→ **Kutipan Teks**:
● ● ● ●
Misuh atau memaki bisa jadi katarsis ketika menyaksikan tingkah polah elite politik bersandiwara membawa nama rakyat demi meraih kekuasaan. Misuh dengan berbagai macam kata pisuhan atau makian bisa menjadi pengingat bagi diri kita untuk tak ikut-ikutan jadi busuk sebagaimana para politikus dan pejabat yang ketahuan berbuat korupsi dan ditangkap Komisi Pemberantasan Korupsi.
Misuh dalam hidup saya bisa bermakna positif, bisa bermakna negatif. Misuh itu dalam bahasa Indonesia adalah ”memaki”. ”Misuh” merupakan kata kerja dalam bahasa Jawa. Mengapa saya memaknai misuh sebagai positif dan negatif? Begini ceritanya.
● ● ● ●
Entri Tersimpan
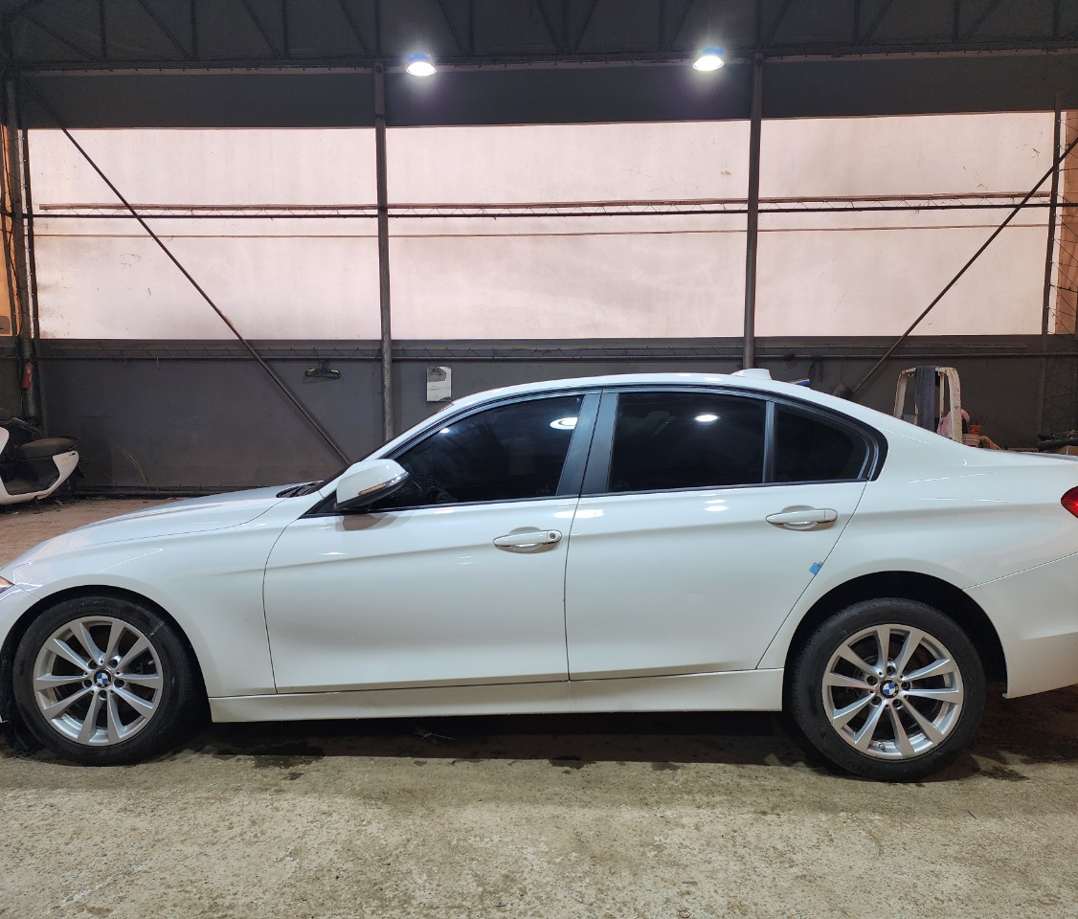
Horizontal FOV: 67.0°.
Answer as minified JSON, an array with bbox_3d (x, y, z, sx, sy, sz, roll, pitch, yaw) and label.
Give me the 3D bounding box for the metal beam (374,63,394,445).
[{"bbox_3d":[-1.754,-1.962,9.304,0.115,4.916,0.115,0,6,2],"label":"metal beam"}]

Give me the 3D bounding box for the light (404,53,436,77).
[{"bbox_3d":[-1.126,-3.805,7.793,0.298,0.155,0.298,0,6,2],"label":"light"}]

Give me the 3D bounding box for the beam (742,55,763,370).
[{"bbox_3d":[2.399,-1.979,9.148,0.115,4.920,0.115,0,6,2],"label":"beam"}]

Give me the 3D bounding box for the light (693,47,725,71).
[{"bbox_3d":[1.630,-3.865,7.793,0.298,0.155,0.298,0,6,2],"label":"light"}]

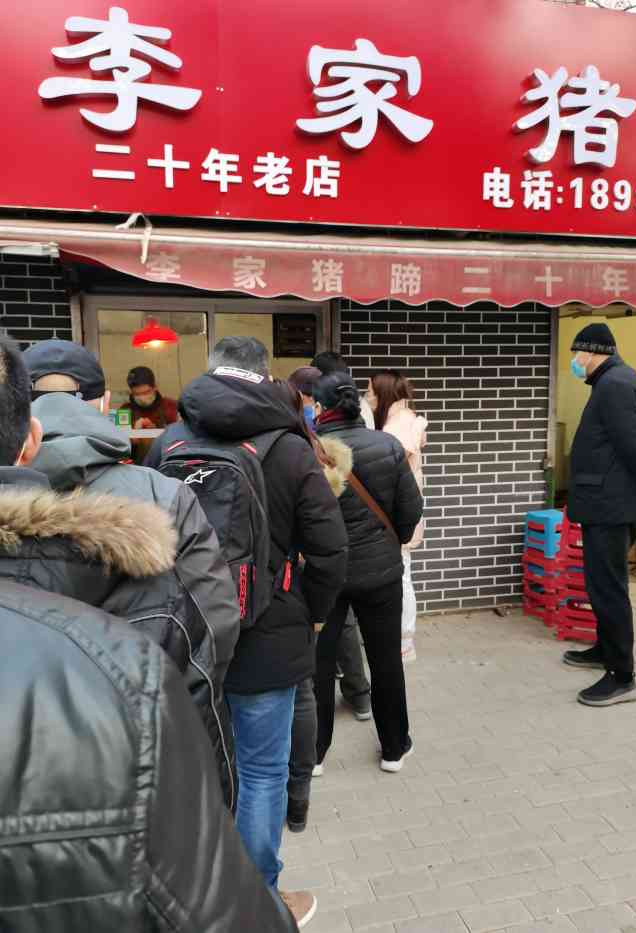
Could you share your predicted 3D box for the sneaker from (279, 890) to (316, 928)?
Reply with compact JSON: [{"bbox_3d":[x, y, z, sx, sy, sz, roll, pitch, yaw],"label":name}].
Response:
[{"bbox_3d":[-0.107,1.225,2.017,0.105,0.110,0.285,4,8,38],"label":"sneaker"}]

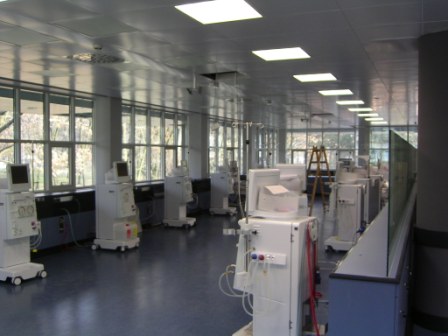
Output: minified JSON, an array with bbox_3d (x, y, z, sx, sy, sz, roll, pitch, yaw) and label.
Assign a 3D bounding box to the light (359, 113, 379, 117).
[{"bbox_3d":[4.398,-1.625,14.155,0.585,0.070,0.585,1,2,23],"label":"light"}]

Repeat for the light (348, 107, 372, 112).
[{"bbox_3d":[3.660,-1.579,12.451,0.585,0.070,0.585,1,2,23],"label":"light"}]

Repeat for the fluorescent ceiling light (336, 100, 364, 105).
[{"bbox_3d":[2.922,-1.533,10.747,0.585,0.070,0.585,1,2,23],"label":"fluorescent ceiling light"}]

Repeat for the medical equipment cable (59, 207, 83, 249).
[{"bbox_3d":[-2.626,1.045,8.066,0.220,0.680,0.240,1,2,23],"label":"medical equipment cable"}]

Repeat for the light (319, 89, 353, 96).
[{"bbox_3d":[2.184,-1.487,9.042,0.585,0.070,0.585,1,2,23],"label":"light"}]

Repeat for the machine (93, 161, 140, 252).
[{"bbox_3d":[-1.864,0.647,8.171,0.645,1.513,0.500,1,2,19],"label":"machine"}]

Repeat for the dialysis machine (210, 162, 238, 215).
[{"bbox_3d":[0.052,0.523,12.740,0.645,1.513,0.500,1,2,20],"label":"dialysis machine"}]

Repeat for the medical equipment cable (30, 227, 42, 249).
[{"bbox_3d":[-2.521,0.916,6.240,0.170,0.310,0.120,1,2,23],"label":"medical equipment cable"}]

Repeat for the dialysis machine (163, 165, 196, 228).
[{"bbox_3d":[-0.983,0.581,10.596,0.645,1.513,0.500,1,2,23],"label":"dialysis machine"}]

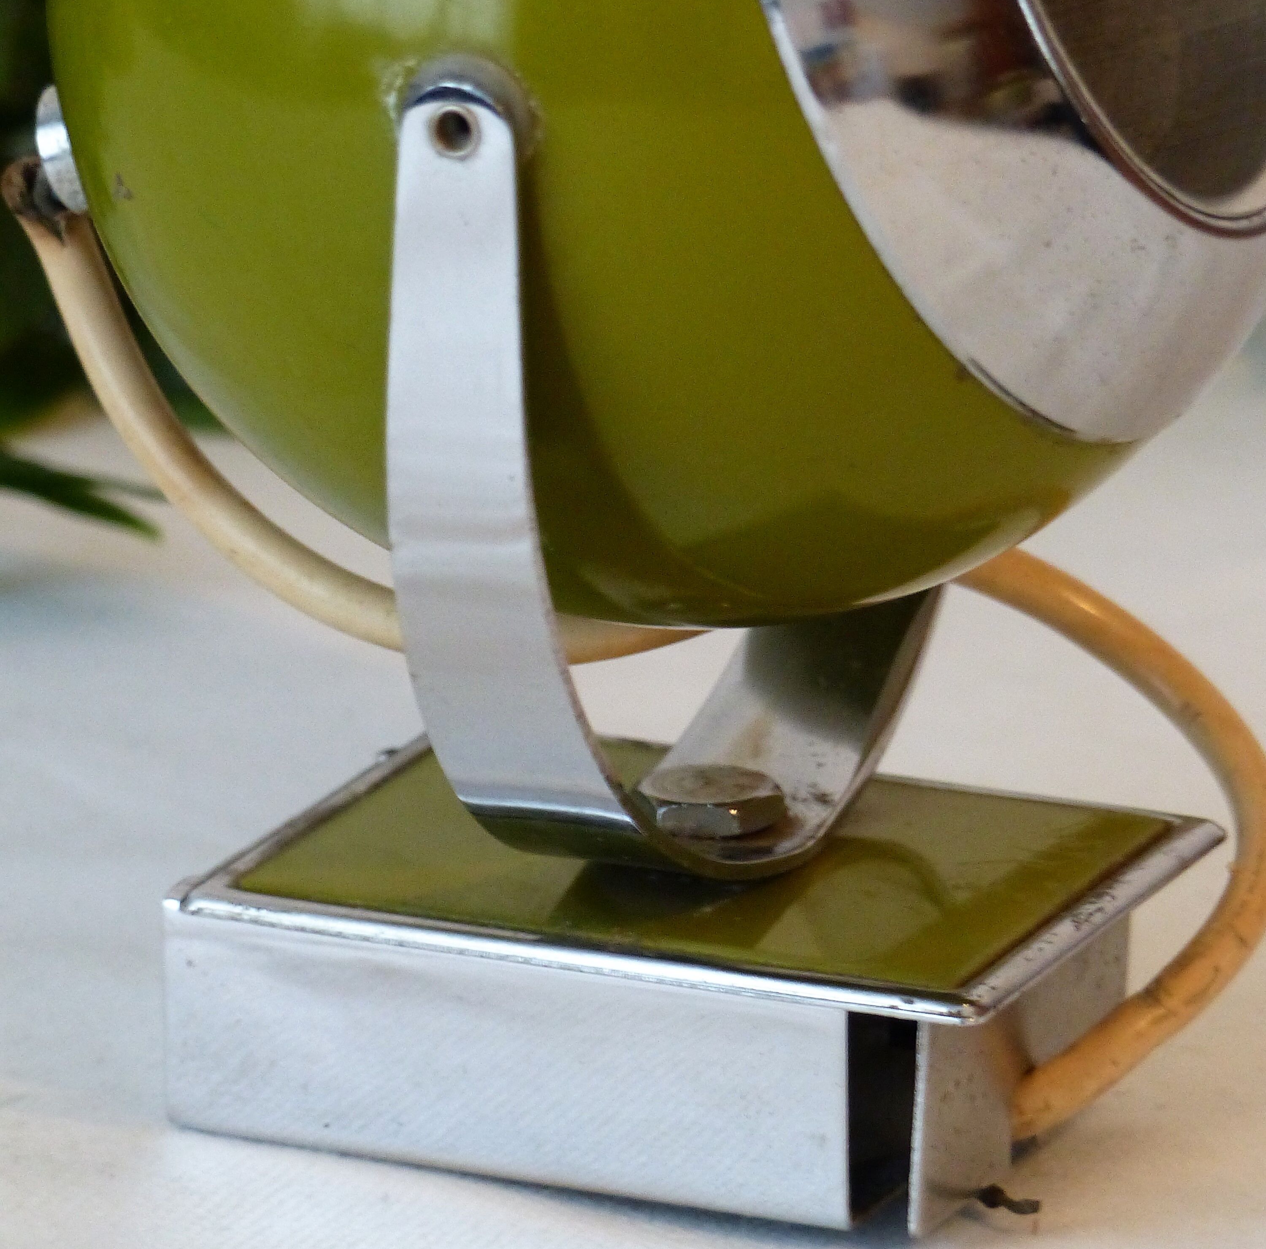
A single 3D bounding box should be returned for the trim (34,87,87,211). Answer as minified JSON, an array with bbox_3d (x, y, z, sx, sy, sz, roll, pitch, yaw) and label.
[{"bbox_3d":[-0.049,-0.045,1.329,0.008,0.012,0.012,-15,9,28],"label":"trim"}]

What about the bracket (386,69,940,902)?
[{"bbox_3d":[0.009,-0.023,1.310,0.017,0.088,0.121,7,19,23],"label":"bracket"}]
● ● ● ●
→ **Uji Pemahaman**:
• A. Tuliskan tanpa perubahan bagian teks tentang misuh yang dibuka dengan kata-kata yang memuat "Misuh atau memaki" dan ditutup dengan "Komisi Pemberantasan Korupsi.".
• B. Jawablah pertanyaan berikut berdasarkan teks tentang misuh.
(i) Siapa yang menangkap politikus dan pejabat yang ketahuan berbuat korupsi?
(ii) Dalam bahasa apa "misuh" merupakan kata kerja?
• C. Ringkaslah paragraf teks tentang misuh yang diawali "Misuh atau memaki bisa jadi katarsis" tanpa menghilangkan fakta utamanya.

→ **Daftar Jawaban**:
• A.
Misuh atau memaki bisa jadi katarsis ketika menyaksikan tingkah polah elite politik bersandiwara membawa nama rakyat demi meraih kekuasaan. Misuh dengan berbagai macam kata pisuhan atau makian bisa menjadi pengingat bagi diri kita untuk tak ikut-ikutan jadi busuk sebagaimana para politikus dan pejabat yang ketahuan berbuat korupsi dan ditangkap Komisi Pemberantasan Korupsi.

• B.
(i) Komisi Pemberantasan Korupsi.
(ii) Bahasa Jawa.

• C. Misuh atau memaki dapat menjadi katarsis saat melihat elite politik bersandiwara atas nama rakyat demi kekuasaan. Misuh juga dapat menjadi pengingat agar kita tidak ikut busuk seperti politikus dan pejabat yang ketahuan korupsi lalu ditangkap Komisi Pemberantasan Korupsi.